▶ **DATA**

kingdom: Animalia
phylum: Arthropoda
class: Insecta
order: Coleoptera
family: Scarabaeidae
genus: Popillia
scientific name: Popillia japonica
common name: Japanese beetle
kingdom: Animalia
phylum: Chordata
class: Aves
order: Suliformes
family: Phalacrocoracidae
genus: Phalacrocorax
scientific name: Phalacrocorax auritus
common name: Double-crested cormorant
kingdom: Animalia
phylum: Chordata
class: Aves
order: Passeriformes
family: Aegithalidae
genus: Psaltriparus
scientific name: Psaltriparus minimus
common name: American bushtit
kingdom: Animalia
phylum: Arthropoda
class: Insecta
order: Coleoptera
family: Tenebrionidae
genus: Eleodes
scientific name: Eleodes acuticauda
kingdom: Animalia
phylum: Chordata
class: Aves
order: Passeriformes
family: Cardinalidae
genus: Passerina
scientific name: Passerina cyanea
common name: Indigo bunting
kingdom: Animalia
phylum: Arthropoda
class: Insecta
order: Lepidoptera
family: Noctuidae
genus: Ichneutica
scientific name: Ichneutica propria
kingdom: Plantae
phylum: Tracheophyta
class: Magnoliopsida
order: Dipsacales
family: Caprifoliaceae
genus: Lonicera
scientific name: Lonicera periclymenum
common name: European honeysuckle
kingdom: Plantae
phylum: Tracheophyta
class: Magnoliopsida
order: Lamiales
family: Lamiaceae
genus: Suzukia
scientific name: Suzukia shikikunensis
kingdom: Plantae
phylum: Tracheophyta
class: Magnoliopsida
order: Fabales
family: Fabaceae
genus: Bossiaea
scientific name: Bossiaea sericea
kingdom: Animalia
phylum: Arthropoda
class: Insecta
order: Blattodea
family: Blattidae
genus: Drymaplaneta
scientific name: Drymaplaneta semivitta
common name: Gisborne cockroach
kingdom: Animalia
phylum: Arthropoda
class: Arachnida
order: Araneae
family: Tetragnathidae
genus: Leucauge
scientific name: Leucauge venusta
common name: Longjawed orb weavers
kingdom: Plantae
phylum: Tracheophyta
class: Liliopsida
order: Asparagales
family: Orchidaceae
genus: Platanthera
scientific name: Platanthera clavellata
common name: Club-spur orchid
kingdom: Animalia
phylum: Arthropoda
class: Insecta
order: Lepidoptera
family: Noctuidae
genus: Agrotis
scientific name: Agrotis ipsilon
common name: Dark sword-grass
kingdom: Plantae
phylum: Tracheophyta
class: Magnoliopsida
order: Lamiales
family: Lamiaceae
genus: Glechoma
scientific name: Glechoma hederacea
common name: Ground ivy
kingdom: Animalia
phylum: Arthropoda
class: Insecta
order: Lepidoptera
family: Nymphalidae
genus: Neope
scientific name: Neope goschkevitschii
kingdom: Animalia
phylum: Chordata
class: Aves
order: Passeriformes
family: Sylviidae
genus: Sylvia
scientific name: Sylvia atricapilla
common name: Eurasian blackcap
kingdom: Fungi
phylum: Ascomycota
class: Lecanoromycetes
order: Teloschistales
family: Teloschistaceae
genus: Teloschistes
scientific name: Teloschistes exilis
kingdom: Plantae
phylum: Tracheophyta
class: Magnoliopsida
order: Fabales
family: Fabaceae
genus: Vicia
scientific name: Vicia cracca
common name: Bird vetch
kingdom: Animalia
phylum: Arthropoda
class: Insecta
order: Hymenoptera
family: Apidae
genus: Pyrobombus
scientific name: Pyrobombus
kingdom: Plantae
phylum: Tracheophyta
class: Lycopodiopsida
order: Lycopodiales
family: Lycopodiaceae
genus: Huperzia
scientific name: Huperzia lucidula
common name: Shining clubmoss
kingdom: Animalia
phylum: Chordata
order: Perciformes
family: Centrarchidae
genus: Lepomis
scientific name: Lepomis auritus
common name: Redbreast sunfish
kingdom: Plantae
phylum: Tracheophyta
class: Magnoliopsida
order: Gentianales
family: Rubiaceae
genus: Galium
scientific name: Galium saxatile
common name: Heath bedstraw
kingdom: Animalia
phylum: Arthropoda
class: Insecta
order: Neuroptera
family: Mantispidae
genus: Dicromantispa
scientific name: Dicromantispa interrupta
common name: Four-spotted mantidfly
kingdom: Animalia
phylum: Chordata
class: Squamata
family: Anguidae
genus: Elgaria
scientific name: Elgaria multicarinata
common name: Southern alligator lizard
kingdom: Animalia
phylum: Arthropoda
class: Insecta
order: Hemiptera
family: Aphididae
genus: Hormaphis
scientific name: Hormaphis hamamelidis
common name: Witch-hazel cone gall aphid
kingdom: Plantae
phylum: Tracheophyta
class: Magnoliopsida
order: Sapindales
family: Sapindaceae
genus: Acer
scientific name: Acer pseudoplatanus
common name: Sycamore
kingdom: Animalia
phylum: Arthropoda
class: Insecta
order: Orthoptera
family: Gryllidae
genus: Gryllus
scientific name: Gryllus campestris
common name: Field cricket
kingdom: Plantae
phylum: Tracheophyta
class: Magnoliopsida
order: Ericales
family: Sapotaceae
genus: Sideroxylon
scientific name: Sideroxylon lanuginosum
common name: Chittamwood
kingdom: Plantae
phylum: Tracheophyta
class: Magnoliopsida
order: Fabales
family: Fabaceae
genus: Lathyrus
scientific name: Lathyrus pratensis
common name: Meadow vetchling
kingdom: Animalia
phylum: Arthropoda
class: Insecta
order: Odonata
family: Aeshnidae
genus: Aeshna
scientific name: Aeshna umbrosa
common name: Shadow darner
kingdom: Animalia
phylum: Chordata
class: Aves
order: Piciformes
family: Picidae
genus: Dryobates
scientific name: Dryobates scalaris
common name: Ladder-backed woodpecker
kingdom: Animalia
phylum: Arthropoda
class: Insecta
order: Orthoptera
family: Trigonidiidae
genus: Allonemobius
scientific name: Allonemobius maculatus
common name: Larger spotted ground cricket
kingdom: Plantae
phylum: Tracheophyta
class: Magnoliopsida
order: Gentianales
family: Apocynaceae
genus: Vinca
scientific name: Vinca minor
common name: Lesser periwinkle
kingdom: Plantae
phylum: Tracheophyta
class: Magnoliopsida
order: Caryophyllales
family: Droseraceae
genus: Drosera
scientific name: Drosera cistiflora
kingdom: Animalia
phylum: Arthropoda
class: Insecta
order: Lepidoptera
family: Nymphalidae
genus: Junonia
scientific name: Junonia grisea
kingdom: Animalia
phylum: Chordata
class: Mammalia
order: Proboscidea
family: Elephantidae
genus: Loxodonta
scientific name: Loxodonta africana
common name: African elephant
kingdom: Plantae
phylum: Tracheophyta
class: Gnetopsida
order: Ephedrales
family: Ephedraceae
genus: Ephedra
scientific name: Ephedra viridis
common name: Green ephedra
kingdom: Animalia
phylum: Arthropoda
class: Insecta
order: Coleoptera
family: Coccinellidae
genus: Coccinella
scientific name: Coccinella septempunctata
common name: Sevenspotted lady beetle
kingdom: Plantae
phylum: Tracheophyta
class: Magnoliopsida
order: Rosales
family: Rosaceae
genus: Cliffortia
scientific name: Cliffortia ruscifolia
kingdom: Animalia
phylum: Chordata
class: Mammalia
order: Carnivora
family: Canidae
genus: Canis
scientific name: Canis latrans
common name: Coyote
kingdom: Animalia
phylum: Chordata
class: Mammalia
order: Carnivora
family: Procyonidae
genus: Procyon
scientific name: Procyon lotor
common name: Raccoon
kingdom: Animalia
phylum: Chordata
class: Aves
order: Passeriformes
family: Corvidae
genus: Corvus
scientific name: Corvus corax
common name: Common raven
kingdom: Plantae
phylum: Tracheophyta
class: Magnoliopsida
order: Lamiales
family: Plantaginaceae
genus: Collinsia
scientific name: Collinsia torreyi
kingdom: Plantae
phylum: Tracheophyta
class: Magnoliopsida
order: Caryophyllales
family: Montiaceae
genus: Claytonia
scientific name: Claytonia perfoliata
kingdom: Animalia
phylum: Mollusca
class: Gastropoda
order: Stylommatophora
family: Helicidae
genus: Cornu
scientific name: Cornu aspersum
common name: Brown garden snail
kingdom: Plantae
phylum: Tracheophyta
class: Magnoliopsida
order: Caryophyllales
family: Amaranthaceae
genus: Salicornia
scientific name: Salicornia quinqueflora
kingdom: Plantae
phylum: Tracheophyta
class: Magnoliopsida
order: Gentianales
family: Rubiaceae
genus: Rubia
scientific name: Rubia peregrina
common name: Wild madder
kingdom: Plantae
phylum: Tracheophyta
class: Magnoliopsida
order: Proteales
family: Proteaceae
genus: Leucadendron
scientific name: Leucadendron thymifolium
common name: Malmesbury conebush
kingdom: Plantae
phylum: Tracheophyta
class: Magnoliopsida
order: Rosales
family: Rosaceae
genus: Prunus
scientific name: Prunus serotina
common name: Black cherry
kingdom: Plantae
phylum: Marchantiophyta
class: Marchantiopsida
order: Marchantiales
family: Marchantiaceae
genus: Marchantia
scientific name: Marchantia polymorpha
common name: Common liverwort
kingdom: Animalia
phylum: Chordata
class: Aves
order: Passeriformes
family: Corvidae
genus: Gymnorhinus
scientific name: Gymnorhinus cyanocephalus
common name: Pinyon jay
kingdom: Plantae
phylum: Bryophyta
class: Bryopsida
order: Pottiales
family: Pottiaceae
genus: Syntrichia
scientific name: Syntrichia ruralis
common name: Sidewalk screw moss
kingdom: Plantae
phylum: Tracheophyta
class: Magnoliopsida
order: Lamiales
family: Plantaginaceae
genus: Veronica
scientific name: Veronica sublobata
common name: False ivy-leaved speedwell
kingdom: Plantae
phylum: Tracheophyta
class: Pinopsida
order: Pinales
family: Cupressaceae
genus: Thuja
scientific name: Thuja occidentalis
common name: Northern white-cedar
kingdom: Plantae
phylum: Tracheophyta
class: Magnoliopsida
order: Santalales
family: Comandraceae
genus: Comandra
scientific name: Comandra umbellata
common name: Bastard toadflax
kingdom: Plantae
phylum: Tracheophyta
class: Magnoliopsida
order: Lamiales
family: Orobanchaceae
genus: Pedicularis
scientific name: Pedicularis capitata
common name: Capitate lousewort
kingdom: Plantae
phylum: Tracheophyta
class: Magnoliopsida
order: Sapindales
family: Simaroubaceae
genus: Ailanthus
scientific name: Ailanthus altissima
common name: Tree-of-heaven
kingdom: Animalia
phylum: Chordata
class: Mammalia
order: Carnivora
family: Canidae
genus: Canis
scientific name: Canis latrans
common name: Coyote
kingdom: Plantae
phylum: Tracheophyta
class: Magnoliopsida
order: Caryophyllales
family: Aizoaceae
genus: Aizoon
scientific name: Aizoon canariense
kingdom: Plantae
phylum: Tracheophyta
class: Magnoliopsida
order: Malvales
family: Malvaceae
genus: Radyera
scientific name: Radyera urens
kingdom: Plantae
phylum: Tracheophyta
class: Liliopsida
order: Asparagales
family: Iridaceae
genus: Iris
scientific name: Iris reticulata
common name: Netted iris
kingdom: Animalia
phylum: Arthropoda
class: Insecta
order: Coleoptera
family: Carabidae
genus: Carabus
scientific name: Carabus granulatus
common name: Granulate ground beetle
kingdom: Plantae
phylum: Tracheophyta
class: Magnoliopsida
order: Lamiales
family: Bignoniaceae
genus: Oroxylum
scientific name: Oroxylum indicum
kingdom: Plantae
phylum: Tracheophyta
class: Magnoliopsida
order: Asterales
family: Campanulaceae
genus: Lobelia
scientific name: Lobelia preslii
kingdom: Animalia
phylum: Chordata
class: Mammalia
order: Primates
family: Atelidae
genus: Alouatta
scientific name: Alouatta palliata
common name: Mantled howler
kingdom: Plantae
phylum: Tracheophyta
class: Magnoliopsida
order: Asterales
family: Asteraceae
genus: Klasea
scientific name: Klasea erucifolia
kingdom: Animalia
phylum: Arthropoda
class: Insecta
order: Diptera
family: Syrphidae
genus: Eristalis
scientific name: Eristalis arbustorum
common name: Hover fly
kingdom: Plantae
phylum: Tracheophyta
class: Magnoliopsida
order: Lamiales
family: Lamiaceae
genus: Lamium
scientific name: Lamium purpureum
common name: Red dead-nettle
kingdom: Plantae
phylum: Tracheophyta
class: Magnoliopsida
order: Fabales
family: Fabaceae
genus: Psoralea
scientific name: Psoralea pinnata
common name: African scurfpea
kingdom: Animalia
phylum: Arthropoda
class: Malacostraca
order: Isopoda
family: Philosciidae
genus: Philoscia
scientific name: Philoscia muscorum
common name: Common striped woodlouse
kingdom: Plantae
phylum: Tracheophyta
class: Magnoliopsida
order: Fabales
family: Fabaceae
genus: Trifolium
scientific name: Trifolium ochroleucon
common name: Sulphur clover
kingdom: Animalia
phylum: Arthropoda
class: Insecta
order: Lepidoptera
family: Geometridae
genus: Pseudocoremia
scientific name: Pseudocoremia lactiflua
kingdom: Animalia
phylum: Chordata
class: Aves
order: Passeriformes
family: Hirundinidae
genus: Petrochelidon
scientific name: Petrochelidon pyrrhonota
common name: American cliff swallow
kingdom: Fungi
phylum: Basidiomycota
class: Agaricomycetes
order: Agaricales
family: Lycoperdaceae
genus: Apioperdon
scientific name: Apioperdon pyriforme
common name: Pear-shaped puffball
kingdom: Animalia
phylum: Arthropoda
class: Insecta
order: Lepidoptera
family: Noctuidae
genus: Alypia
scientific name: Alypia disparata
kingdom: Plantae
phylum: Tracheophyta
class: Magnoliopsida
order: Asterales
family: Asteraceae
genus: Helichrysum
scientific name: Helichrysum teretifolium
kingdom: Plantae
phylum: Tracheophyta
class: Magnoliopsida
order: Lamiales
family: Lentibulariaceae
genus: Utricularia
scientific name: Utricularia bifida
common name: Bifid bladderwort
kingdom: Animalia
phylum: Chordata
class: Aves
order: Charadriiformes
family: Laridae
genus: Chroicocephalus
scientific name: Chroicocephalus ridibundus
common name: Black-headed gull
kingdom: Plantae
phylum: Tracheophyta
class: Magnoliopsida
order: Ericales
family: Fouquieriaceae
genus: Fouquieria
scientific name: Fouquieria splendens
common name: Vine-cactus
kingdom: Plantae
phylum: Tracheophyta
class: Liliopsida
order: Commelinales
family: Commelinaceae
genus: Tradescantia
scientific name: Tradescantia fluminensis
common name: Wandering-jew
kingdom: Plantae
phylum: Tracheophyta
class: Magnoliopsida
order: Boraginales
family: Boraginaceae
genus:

▶ **REQUIREMENT**
Copy the data unchanged, beginning at the line that contains "scientific name: Alypia disparata" and stopping after the final line of the data.

▶ **ANSWER TO THIS PROBLEM**
scientific name: Alypia disparata
kingdom: Plantae
phylum: Tracheophyta
class: Magnoliopsida
order: Asterales
family: Asteraceae
genus: Helichrysum
scientific name: Helichrysum teretifolium
kingdom: Plantae
phylum: Tracheophyta
class: Magnoliopsida
order: Lamiales
family: Lentibulariaceae
genus: Utricularia
scientific name: Utricularia bifida
common name: Bifid bladderwort
kingdom: Animalia
phylum: Chordata
class: Aves
order: Charadriiformes
family: Laridae
genus: Chroicocephalus
scientific name: Chroicocephalus ridibundus
common name: Black-headed gull
kingdom: Plantae
phylum: Tracheophyta
class: Magnoliopsida
order: Ericales
family: Fouquieriaceae
genus: Fouquieria
scientific name: Fouquieria splendens
common name: Vine-cactus
kingdom: Plantae
phylum: Tracheophyta
class: Liliopsida
order: Commelinales
family: Commelinaceae
genus: Tradescantia
scientific name: Tradescantia fluminensis
common name: Wandering-jew
kingdom: Plantae
phylum: Tracheophyta
class: Magnoliopsida
order: Boraginales
family: Boraginaceae
genus:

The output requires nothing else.